* YOUR ASSIGNMENT: Only lines with the string "медицинской" matter here; gather them from the material below.

+ + + + +

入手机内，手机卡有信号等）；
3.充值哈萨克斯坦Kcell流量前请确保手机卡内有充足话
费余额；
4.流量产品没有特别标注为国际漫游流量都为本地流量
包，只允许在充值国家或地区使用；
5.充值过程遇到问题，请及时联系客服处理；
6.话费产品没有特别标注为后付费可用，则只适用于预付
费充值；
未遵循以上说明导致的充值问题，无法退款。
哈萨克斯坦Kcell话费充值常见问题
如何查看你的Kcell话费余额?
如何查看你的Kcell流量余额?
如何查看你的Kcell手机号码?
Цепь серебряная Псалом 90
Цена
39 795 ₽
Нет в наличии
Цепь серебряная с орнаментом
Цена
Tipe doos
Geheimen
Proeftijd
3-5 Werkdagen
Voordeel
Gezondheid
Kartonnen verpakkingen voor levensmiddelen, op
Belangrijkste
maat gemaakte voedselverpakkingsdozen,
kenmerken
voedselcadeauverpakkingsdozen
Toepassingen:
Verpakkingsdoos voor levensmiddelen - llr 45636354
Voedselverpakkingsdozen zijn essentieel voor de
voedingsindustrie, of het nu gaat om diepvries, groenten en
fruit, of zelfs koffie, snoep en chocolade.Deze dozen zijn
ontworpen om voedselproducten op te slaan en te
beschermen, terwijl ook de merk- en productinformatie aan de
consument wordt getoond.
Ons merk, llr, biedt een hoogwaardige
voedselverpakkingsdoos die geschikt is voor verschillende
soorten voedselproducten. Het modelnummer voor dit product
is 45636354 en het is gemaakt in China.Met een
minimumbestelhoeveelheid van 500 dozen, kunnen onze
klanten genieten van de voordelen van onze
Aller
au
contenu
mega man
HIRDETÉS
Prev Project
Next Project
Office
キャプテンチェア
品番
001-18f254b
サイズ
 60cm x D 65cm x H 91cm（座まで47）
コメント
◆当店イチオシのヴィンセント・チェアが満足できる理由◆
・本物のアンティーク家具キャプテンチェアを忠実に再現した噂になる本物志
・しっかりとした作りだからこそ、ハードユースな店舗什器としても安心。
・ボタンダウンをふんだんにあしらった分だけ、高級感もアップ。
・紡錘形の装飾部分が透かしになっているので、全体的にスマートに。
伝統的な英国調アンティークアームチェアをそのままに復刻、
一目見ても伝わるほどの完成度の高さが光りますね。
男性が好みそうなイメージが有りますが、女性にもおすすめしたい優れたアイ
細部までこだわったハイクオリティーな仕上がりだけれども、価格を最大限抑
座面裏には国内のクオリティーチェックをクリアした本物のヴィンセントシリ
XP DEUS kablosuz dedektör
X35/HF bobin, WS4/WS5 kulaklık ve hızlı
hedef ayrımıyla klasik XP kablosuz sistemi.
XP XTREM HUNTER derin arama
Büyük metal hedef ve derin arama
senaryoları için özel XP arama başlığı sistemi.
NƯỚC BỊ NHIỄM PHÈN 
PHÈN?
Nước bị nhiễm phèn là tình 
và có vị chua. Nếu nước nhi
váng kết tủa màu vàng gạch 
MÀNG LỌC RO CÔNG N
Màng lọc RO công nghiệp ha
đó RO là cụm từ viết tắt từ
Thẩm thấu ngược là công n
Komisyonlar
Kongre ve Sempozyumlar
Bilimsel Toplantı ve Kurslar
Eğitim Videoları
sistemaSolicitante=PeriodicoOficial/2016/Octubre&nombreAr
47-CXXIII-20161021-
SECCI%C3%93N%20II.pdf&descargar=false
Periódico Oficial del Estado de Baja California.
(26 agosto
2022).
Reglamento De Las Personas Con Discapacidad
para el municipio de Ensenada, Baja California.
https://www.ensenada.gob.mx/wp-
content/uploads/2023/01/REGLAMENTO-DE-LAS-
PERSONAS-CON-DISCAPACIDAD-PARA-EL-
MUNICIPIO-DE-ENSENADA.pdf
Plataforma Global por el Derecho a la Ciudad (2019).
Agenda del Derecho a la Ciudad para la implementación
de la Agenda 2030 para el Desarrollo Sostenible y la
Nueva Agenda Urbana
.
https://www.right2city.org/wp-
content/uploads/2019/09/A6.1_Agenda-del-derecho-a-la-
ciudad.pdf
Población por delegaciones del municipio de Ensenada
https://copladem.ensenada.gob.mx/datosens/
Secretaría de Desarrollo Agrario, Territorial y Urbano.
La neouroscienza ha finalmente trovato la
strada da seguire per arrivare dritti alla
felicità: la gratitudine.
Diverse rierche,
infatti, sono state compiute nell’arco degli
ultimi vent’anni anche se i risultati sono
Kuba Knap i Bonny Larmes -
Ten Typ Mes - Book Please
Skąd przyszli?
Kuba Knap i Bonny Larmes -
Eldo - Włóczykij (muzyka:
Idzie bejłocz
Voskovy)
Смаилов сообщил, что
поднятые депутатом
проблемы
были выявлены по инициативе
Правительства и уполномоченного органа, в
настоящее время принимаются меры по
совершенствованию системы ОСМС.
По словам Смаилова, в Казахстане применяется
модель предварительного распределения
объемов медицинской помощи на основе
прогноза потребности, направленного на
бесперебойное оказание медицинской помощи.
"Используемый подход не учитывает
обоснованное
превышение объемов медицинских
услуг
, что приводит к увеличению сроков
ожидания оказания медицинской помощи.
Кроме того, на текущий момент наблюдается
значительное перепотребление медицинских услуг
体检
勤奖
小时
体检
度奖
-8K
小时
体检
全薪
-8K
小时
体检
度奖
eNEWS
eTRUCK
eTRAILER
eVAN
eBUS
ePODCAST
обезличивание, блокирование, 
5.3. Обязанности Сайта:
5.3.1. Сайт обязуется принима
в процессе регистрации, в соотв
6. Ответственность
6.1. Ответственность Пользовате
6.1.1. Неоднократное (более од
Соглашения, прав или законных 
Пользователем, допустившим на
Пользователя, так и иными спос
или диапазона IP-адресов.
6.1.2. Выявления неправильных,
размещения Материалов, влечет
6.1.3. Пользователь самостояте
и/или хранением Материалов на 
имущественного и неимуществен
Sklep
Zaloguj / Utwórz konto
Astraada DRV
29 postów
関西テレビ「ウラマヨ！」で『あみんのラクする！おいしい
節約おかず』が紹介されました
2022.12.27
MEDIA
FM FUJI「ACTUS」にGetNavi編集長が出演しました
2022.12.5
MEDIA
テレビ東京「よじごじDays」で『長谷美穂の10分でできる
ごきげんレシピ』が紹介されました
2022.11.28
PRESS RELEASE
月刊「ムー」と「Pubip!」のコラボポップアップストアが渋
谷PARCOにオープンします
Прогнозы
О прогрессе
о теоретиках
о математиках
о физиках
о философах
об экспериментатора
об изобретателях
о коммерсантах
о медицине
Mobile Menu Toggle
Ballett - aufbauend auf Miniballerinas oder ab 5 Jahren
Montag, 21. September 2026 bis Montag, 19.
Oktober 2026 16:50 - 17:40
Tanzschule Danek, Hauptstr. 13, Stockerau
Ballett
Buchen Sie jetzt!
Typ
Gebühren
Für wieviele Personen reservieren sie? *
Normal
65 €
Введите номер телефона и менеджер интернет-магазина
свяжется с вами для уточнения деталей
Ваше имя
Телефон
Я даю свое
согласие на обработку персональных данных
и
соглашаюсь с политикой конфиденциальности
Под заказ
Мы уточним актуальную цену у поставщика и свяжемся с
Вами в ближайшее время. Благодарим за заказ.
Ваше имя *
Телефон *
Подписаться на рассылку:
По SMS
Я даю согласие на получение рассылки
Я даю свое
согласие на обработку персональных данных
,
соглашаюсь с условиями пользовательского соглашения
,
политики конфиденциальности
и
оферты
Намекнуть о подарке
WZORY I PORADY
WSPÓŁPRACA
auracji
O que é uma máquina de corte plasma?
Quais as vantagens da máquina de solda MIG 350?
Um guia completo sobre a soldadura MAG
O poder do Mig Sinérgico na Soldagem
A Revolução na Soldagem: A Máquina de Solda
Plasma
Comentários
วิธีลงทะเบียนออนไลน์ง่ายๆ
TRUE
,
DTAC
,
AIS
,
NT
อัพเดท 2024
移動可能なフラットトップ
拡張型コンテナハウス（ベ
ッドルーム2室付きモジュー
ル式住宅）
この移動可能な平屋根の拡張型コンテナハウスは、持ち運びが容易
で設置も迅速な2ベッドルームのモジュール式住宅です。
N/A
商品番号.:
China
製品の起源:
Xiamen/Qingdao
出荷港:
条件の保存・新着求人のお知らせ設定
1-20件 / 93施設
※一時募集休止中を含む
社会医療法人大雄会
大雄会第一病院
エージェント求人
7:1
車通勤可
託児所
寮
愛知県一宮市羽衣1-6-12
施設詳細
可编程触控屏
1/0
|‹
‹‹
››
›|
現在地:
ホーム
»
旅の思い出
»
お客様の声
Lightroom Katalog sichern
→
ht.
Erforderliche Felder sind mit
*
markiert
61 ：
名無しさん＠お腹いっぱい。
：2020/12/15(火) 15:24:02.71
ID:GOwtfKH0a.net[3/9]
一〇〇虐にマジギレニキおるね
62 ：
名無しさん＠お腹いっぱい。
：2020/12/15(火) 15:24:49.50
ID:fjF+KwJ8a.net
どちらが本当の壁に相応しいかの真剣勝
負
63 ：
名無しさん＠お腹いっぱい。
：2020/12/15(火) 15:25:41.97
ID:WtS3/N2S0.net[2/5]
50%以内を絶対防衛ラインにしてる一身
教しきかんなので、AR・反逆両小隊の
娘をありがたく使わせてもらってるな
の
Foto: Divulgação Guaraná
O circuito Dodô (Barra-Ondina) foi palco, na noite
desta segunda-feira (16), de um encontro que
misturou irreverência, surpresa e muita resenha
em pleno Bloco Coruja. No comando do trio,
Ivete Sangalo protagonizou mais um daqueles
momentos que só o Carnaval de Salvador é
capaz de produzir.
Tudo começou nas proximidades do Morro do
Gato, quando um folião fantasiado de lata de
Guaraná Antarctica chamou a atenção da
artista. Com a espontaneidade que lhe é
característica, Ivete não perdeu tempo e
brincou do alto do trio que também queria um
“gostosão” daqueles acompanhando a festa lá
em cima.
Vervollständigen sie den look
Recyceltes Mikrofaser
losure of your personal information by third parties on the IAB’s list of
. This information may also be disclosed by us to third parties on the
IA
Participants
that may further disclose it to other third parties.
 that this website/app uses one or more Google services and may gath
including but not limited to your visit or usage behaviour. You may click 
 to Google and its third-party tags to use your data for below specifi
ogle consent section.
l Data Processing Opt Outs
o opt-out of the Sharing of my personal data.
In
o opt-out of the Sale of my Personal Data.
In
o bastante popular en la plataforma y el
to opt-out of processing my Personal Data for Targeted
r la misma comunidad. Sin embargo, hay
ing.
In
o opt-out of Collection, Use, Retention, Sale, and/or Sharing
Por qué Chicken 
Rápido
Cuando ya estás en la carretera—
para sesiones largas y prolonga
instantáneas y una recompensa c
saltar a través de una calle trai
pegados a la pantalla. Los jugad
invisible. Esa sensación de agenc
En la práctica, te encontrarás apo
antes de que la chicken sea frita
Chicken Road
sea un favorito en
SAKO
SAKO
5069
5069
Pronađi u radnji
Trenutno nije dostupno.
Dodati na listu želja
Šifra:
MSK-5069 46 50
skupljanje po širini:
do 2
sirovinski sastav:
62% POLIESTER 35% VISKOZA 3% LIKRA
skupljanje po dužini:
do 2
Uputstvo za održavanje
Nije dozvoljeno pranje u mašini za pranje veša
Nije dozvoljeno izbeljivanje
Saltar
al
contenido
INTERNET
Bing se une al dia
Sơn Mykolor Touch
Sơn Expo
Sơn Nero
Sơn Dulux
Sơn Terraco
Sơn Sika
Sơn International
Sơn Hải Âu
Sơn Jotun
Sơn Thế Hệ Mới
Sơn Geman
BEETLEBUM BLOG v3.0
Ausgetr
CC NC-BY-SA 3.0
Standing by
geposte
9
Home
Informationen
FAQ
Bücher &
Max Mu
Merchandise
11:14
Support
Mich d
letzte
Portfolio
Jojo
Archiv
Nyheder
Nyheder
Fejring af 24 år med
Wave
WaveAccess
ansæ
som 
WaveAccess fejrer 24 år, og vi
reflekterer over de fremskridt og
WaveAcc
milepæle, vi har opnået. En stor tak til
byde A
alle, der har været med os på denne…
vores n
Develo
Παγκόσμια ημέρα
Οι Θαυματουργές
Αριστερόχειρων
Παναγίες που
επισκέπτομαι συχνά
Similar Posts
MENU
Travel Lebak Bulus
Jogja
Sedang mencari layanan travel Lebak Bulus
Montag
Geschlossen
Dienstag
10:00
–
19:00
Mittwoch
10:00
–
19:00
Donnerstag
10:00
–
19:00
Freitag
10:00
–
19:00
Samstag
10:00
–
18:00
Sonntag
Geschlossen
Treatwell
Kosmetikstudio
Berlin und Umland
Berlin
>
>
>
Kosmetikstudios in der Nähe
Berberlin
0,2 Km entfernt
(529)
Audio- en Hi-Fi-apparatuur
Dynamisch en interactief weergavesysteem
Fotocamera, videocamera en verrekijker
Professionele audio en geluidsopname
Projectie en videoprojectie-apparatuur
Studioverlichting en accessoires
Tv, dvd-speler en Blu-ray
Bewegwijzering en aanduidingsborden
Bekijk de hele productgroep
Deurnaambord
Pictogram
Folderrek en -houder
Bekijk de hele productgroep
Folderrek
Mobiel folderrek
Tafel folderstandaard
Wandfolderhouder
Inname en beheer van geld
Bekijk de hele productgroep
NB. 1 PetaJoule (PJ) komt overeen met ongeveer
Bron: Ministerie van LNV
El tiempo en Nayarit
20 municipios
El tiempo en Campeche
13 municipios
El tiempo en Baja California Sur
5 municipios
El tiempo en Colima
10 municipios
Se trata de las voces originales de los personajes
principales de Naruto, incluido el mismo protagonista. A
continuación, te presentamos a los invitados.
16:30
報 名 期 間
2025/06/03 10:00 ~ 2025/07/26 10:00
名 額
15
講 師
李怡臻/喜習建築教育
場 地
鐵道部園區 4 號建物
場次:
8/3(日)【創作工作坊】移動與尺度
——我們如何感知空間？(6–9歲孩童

+ + + + +

* TASK ANSWER:
объемов медицинской помощи на основе
бесперебойное оказание медицинской помощи.
ожидания оказания медицинской помощи.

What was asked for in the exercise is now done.